In March 1919, Mikoyan became head of the Bolshevik underground in Azerbaijan. He was also a member of the Caucasus Krai Party Committee. Having established communications with Moscow and Astrakhan, he organized the delivery of petroleum products for the Red Army. In October 1919, on assignment from the Caucasus Krai Party Committee, he crossed the Denikin front and arrived in Moscow, where he met with V. I. Lenin and took part in meetings of the Politburo and the Organizational Bureau of the Central Committee of the RCP (Bolshevik), at which problems of party organization in Baku and Transcaucasia were resolved.
On Apr. 28, 1920, an armed uprising broke out in Baku. With a leading detachment of armored trains of the Eleventh Red Army, which was sent to support the insurgents, Mikoyan arrived in Baku, where he continued to exercise leadership. In October 1920 he became director of the agitation and propaganda department, a member of the bureau, and secretary of the provincial committee in Nizhny Novgorod (now Gorky). From 1922 to 1924 he was secretary of the Southeastern Bureau of the Central Committee of the RCP(B) in Rostov-on-Don. He was secretary of the Northern Caucasus Krai Party Committee and a member of the Revolutionary Military Council of the Northern Caucasus Military District from 1924 to 1926.
From 1926 to 1930, Mikoyan was USSR people’s commissar for foreign and domestic trade, from 1930 to 1934, people’s commissar for supply, and from 1934 to early 1938, people’s commissar for the food industry. He was deputy chairman of the USSR Council of People’s Commissars from 1937 to 1946, a member of the bureau of the Council of People’s Commissars from 1941 to 1946, and from 1938 to 1946, people’s commissar for foreign trade.
During the Great Patriotic War he was chairman of the Committee for Food and Materiel for the Red Army (1941). As a member of the State Defense Committee from 1942 to 1945, he supervised the organization of all kinds of supplies to the troops. From 1943 to 1946 he was a member of the Council of People’s Commissars Committee for the Reconstruction of the Economy in Areas Liberated From Fascist Occupation.

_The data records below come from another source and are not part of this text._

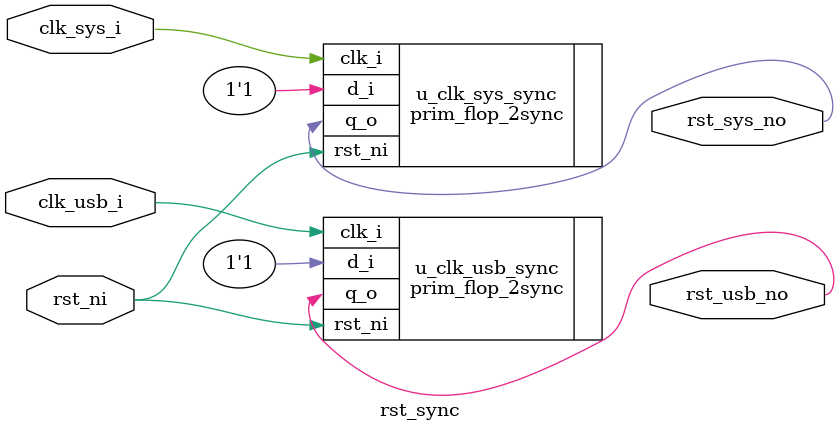
<source format=sv>


module rst_sync (
  input clk_sys_i,
  input clk_usb_i,

  input rst_ni,

  output rst_sys_no,
  output rst_usb_no
);
  // clk_sys
  prim_flop_2sync #(
    .Width(1),
    .ResetValue('0)
  ) u_clk_sys_sync (
    .clk_i(clk_sys_i),
    .rst_ni(rst_ni),
    .d_i(1'b1),
    .q_o(rst_sys_no)
  );
  // clk_usb
  prim_flop_2sync #(
    .Width(1),
    .ResetValue('0)
  ) u_clk_usb_sync (
    .clk_i(clk_usb_i),
    .rst_ni(rst_ni),
    .d_i(1'b1),
    .q_o(rst_usb_no)
  );
endmodule

</source>
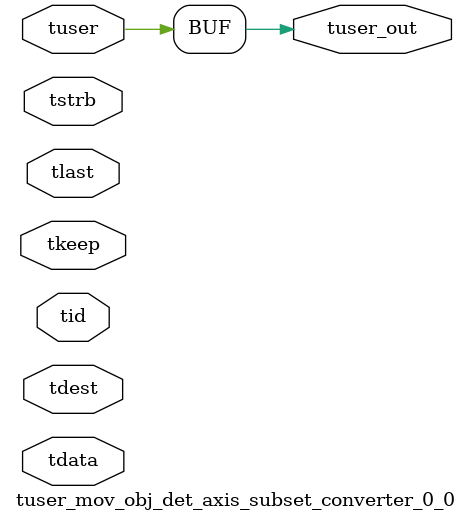
<source format=v>


`timescale 1ps/1ps

module tuser_mov_obj_det_axis_subset_converter_0_0 #
(
parameter C_S_AXIS_TUSER_WIDTH = 1,
parameter C_S_AXIS_TDATA_WIDTH = 32,
parameter C_S_AXIS_TID_WIDTH   = 0,
parameter C_S_AXIS_TDEST_WIDTH = 0,
parameter C_M_AXIS_TUSER_WIDTH = 1
)
(
input  [(C_S_AXIS_TUSER_WIDTH == 0 ? 1 : C_S_AXIS_TUSER_WIDTH)-1:0     ] tuser,
input  [(C_S_AXIS_TDATA_WIDTH == 0 ? 1 : C_S_AXIS_TDATA_WIDTH)-1:0     ] tdata,
input  [(C_S_AXIS_TID_WIDTH   == 0 ? 1 : C_S_AXIS_TID_WIDTH)-1:0       ] tid,
input  [(C_S_AXIS_TDEST_WIDTH == 0 ? 1 : C_S_AXIS_TDEST_WIDTH)-1:0     ] tdest,
input  [(C_S_AXIS_TDATA_WIDTH/8)-1:0 ] tkeep,
input  [(C_S_AXIS_TDATA_WIDTH/8)-1:0 ] tstrb,
input                                                                    tlast,
output [C_M_AXIS_TUSER_WIDTH-1:0] tuser_out
);

assign tuser_out = {tuser[0:0]};

endmodule


</source>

From 1946 to 1955, Mikoyan was deputy chairman, and from 1955 to 1964, first deputy chairman of the Council of Ministers of the USSR. He was minister of foreign trade from 1946 to 1949 and minister of trade from 1953 to 1955. Chairman of the Presidium of the Supreme Soviet of the USSR from 1964 to 1965, he became a member of the Presidium of the Supreme Soviet in December 1965.
Mikoyan was a delegate to the Tenth through Twenty-fourth party Congresses. At the Eleventh Congress (1922) he was elected a candidate member of the Central Committee, and since the Twelfth Congress (1923) he has been a member of the Central Committee. He became a candidate member of the Politburo of the Central Committee of the ACP(B) in 1926 and a member of the Politburo of the Central Committee of the ACP(B) in 1935. From 1952 to 1966 he was a member of the Presidium of the Central Committee of the CPSU. In 1919 he was a candidate member and from 1920 to 1927 a member of the All-Russian Central Executive Committee of the RSFSR, and in 1922 he became a member of the Central Executive Committee of the USSR. He was a deputy to the first through eighth convocations of the Supreme Soviet of the USSR.
Mikoyan has written many works on the Soviet economy and on party history. He has been awarded five Orders of Lenin, the Order of the October Revolution, the Order of the Red Banner, and various medals.
WORKS
Pishchevaia industriia Sovetskogo Soiuza. [Speeches and reports.] Moscow, 1939.Mysli i vospominaniia o Lenine. Moscow, 1970.
Dorogoi bor’by, books 1—. Moscow, 1971—.